_Exercise description_
Give back the entries exactly as they read, leaving each image out.

────────────────

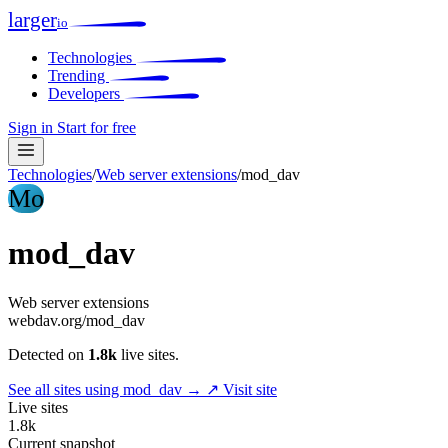
larger
io
Technologies
Trending
Developers
Sign in
Start for free
Technologies
/
Web server extensions
/
mod_dav
Mo
mod_dav
Web server extensions
webdav.org/mod_dav
Detected on
1.8k
live sites.
See all sites using mod_dav →
↗ Visit site
Live sites
1.8k
Current snapshot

────────────────

_Result of the exercise_
larger
io
Technologies
Trending
Developers
Sign in
Start for free
Technologies
/
Web server extensions
/
mod_dav
Mo
mod_dav
Web server extensions
webdav.org/mod_dav
Detected on
1.8k
live sites.
See all sites using mod_dav →
↗ Visit site
Live sites
1.8k
Current snapshot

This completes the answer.